I am going to stray somewhat from your original point, to expand on this further:
Ordinarily when people knowingly infringe patents, as Mr. Schmeiser did, or indeed, even engage in business in a manner such that they might run the risk of infringing patents, it is a calculated business decision, made with consideration of the possible costs, possible benefits, and the risks involved. The actions of Mr. Schmeiser's company in planting seed which it knew to be Roundup resistant (only by testing for ability to survive Roundup spraying but without having tested for the presence of the gene, as you correctly point out) was not a very well calculated business decision. Of course, they may not have appreciated that they were actually planting the self-same Roundup resistant seeds they had identified in 1997, through internal communication or seed-tracking problems, but again, running a farming company so poorly that you have no idea what you're planting is not a sound business decision, and companies are expected to adopt civil legal risks arising from their carelessness in the way they conduct their business operations. Corporate carelessness does not insulate corporations (such as Schmeiser Enterprises Ltd.) from civil liablity for the results of the way they do business. I think everyone would agree this is a good thing. Otherwise any company could retain some token clueless directors and thereby gain immunity from any lawsuit.

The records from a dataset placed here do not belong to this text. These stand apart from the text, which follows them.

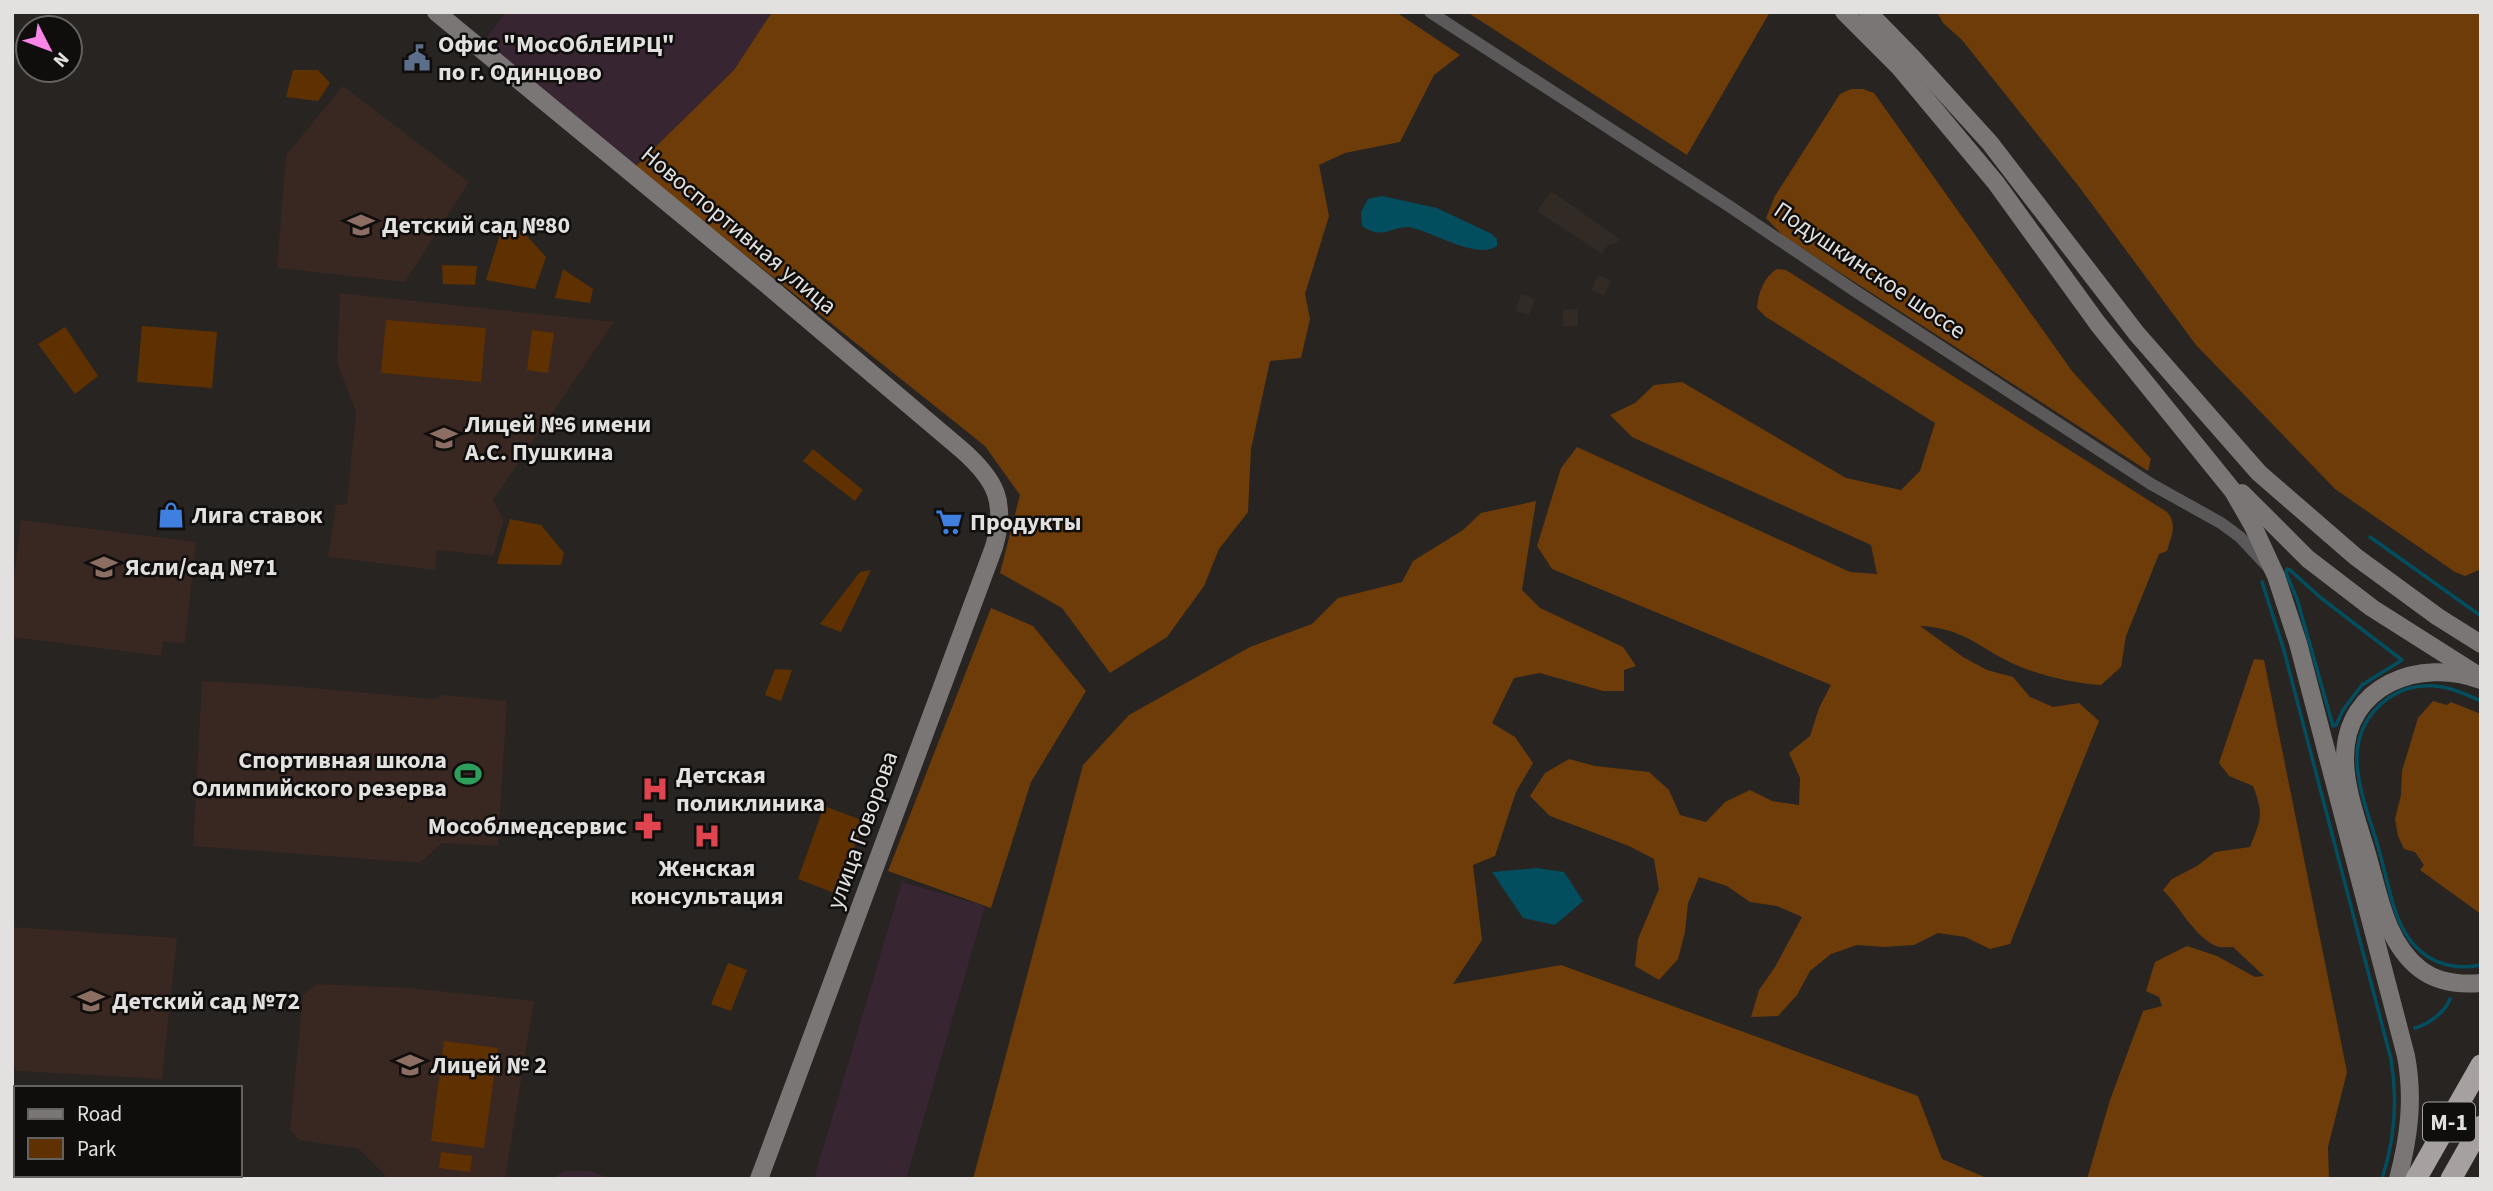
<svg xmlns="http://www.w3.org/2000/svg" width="2493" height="1191" font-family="'Source Sans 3',sans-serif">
<rect width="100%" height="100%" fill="#272422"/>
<!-- built -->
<g fill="#322a24">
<path d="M1551,191L1620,239L1615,244L1608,245L1602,254L1537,211Z"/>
<path d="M1598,275L1611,281L1604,296L1591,290Z"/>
<path d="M1521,294L1535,299L1529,315L1515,311Z"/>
<rect x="1563" y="309" width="15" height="17"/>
</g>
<!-- industrial -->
<g fill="#372631">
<path d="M506,12H772L734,70L635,167L482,44Z"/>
<path d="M902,882L985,906L906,1179H814Z"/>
<path d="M564,1171H590L613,1179H552Z"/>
</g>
<!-- education -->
<g fill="#392721">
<path d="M343,86L469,182L405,282L277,268L286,155Z"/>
<path d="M340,293L614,322L493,500L504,520L493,556L437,550L435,570L328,557L336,505L347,504L356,412L337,362Z"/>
<path d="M21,520L196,542L185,643L163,642L161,656L12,637V592Z"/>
<path d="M202,681L280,685L435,699L442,695L507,701L498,846L442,843L420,863L193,846Z"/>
<path d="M12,927L177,938L162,1079L17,1071L12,1065Z"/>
<path d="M316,984L411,988L534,1001L505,1179H389L359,1149L299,1140L290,1129L303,995Z"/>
</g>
<!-- green -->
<g fill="#5f3100">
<path d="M293,70H318L330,83L318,101L286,97Z"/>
<path d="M504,221L527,236L546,257L535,289L486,280Z"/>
<path d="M442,265L477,266L475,285L443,284Z"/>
<path d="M563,269L593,289L590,303L555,298Z"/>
<path d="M386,320L486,328L481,382L381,373Z"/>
<path d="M142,326L217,332L212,388L137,382Z"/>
<path d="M65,327L98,376L75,394L38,344Z"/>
<path d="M532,330L554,333L548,373L527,370Z"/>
<path d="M813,449L863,490L855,501L803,461Z"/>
<path d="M510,519L541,525L564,553L561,565L497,564Z"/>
<path d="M871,570L841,632L820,624L860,572Z"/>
<path d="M775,669L792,670L781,701L765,695Z"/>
<path d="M824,806L864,821L837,894L798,879Z"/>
<path d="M728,963L747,970L731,1011L711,1004Z"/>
<path d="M444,1041L498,1048L484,1148L431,1141Z"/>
<path d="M441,1152L472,1156L470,1172L439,1168Z"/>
</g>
<!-- forest -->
<g fill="#6e3c08">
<path d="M772,12H1396L1460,55L1434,75L1400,142L1345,153L1319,165L1329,216L1305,294L1310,319L1301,358L1270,361L1251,449L1248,512L1219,549L1204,586L1167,637L1110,673L1062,608L1000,573L1020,495L985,446L635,167L734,70Z"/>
<path d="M1467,12H1770L1687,155Z"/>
<path d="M1937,12H2481V569L2465,576L2455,572L2335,489L2196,345L2080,188L1962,40L1943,23Z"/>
<path d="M1851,89H1863L1874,93L2072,371L2151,459L2148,471L1783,236L1766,218L1775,196L1840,94Z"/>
<path d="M1777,269L1786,270L2167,512C2178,525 2171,536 2167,551L2159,554L2126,636L2121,667L2101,685C2073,683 2047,677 2021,667C1981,651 1967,628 1920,626L1963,657L1987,670L2013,677L2030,697L2053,707L2079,703L2099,721L2010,944L1990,949L1965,937L1938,933L1914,945L1884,947L1857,945L1831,954L1810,971L1797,995L1778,1016L1751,1017L1759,990L1775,967L1802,917L1777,906L1750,902L1727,886L1699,877L1688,903L1685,932L1678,959L1659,980L1635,966L1638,939L1659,889L1654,859L1629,846L1550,816L1530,796L1545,773L1569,759L1595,766L1649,772L1669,790L1680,815L1706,822L1725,802L1750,790L1772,801L1799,805L1800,778L1789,753L1810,736L1819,708L1831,685L1552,569L1537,546L1561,468L1577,447L1850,572L1877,574L1871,545L1632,437L1610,415L1635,403L1654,385L1682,382L1846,478L1901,490L1920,471L1935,423L1766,317L1757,308C1758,293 1764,277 1777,269Z"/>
<path d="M1536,501L1522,590L1540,608L1623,647L1636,666L1624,670V691H1603L1540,673L1514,678L1492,723L1515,737L1533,763L1516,792L1495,856L1473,865L1482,940L1453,984L1561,965L1918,1096L1942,1159L1989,1179H973L1083,765L1129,715L1250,647L1312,624L1338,598L1402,582L1413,561L1463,530L1481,513Z"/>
<path d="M991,608L1033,626L1086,691L1031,782L991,908L888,871Z"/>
<path d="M2254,659L2264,660L2347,1072L2328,1147L2329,1179H2087L2110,1100L2143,1011L2162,1006L2159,997L2146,991L2155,962L2187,946L2217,956L2255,977L2264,976L2233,947C2228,947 2220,948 2216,946C2194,936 2180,907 2163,890L2172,879L2197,866L2215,852L2250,847C2261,819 2264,815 2253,786L2229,776L2219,763Z"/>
<path d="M2433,701L2447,705L2451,702L2481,714V914L2420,870L2424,865L2415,852L2404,849L2398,836L2395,819L2401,795L2402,771L2418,718Z"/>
</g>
<!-- water -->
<g fill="#034e5e">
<path d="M1382,196L1437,208L1492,234L1497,239V246C1476,260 1434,232 1409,227C1390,227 1383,240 1362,226L1361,212L1368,199Z"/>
<path d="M1537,868L1564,872L1583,901L1555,925L1523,918L1492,872Z"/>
</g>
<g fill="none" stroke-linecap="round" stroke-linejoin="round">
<!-- stream -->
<g stroke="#034e5e" stroke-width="3.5">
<path d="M2370,537L2481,616"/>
<path d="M2287,569L2290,570L2321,598L2402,660L2362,685L2343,710L2336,725L2333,726L2297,599L2286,573Z"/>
<path d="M2262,582L2283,647L2391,1059C2398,1100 2395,1139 2382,1179"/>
<path d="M2481,701C2467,695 2451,687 2435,686C2394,683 2359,713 2357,755C2356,788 2372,823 2380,854C2389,884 2393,925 2417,948C2434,965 2458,970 2481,965"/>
<path d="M2415,1028C2429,1024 2445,1012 2450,999"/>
</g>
<!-- street -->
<path stroke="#5b5959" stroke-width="12" d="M1430,12L1729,206L1858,293L2151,484L2221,523L2240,537L2269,568"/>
<!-- secondary -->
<g stroke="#797675" stroke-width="18">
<path d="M436,12L766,284L962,450C996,480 1007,502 994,547L759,1179"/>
<path d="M1844,12L1900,68L1996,183L2098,324L2233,491L2253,526L2276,576L2298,643L2406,1056C2414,1099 2409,1137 2398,1179"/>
<path d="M1868,12L1912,57L1990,143L2137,334L2259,473L2356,557L2438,617L2481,644"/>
<path d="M2242,493L2308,559L2372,608L2476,674"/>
<path d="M2481,680C2420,657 2345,685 2345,758C2345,792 2360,828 2369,861C2380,900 2387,943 2420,969C2438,983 2459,985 2481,983"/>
</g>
<!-- highway -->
<g stroke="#a6a1a0" stroke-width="21">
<path d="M2416,1179L2481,1065"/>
<path d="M2451,1179L2481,1126"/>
</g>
</g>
<!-- icons -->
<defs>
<g id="civic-bare" transform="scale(2.1)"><path d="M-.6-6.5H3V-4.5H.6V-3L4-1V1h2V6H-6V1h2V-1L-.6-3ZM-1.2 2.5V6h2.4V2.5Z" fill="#5c6f8a" stroke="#0f0e0d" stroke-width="2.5" paint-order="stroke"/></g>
<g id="school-bare" transform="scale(2.1)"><path d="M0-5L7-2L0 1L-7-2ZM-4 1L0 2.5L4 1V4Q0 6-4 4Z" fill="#8d6e63" stroke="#0f0e0d" stroke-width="2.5" paint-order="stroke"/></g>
<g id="shop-bare" transform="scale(2.1)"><path d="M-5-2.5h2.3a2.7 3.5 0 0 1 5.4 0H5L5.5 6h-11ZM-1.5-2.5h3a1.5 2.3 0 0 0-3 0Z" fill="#3f7fe0" stroke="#0f0e0d" stroke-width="2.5" paint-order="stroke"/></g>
<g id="supermarket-bare" transform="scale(2.1)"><path d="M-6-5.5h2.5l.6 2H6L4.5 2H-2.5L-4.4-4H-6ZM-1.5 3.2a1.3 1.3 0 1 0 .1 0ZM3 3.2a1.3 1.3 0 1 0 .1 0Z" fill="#3f7fe0" stroke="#0f0e0d" stroke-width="2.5" paint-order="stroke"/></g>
<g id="stadium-bare" transform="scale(2.1)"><path d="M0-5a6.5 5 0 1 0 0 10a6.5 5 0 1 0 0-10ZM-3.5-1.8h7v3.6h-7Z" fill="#2e9e5b" stroke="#0f0e0d" stroke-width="2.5" paint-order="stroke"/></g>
<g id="hospital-bare" transform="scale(2.1)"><path d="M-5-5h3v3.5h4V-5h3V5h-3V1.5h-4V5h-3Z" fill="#e0444e" stroke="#0f0e0d" stroke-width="2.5" paint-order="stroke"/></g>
<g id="pharmacy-bare" transform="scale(2.1)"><path d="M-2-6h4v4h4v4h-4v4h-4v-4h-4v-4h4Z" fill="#e0444e" stroke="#0f0e0d" stroke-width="2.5" paint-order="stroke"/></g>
</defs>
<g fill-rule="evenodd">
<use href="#civic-bare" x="417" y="58"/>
<use href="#school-bare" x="361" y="225"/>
<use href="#school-bare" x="444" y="438"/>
<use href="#shop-bare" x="171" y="515"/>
<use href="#supermarket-bare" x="949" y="522"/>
<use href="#school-bare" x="104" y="567"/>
<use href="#stadium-bare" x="468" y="774"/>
<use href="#hospital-bare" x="655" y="789"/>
<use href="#pharmacy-bare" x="648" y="826"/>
<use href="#hospital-bare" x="707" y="836"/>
<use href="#school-bare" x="91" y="1001"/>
<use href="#school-bare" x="410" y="1065"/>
</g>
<g text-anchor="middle" stroke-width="5" stroke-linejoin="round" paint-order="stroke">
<!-- shield labels -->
<rect fill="#0f0e0d" stroke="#a3a2a1" stroke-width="2" x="2423" y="1102.5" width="52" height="39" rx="5"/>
<g font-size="23" font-weight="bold" fill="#e3e1e0">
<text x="2449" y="1130">М-1</text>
</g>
<!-- poi labels -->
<g font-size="24" font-weight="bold" fill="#e3e1e0" stroke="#0f0e0d" text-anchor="start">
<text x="438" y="52">Офис "МосОблЕИРЦ"<tspan x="438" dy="28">по г. Одинцово</tspan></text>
<text x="382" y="233">Детский сад №80</text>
<text x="465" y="432">Лицей №6 имени<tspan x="465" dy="28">А.С. Пушкина</tspan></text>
<text x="192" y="523">Лига ставок</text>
<text x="970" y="530">Продукты</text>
<text x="125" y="575">Ясли/сад №71</text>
<text x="447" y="768" text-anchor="end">Спортивная школа<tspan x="447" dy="28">Олимпийского резерва</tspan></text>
<text x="676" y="783">Детская<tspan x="676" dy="28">поликлиника</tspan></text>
<text x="627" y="834" text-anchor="end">Мособлмедсервис</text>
<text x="707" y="876" text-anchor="middle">Женская<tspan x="707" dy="28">консультация</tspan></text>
<text x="112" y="1009">Детский сад №72</text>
<text x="431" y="1073">Лицей № 2</text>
</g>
<!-- street labels -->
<g font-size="24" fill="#e3e1e0" stroke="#0f0e0d">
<text transform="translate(739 230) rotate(40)" y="8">Новоспортивная улица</text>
<text transform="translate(1870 270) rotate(34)" y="8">Подушкинское шоссе</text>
<text transform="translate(862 830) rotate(-70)" y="8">улица Говорова</text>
</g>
</g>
<!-- border -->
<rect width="2493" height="1191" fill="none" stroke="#e3e1e0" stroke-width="28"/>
<!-- legend -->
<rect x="14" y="1086" width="228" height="91" fill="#0f0e0d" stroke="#646261" stroke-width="2"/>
<rect x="28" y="1109" width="35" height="10" fill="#797675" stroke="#646261" stroke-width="2"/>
<text x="77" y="1121" font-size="21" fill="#e3e1e0">Road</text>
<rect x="28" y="1138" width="35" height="21" fill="#5f3100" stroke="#646261" stroke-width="2"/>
<text x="77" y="1156" font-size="21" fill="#e3e1e0">Park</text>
<!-- north arrow -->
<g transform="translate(49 49) rotate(132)"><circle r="33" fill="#0f0e0d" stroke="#646261" stroke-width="2"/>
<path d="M0-5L12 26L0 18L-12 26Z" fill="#fa87e7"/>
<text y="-10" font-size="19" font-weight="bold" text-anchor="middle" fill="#e3e1e0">N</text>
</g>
</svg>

In short, Percy Schmeiser's real problem is that he made some very bad business decisions: knowingly (or through carelessness, i.e. you should have known) infringing a patent when you know you do not have not a realistic chance of winning any subsequent infringement case is not a sound business. (Mr. Schmeiser surely knew when his company planted the seeds that there was not any substantial probability a court would find in his favour in an infringement case. Note that I am not saying he knew he was actually planting the self-same glyphosate resistant seeds he had identified the previous year, but if he did not know that then he surely knew it was a possiblity that his hired hand had harvested those seeds and saved them, and he did nothing whatsoever to instruct his hired hand to not harvest them. And that was a bad business decision.) Yes, his bad business decisions may cause his company to go bankrupt, but business is competitive and the incompetent sink. Many more deserving businesses have failed, even without bringing it upon themselves.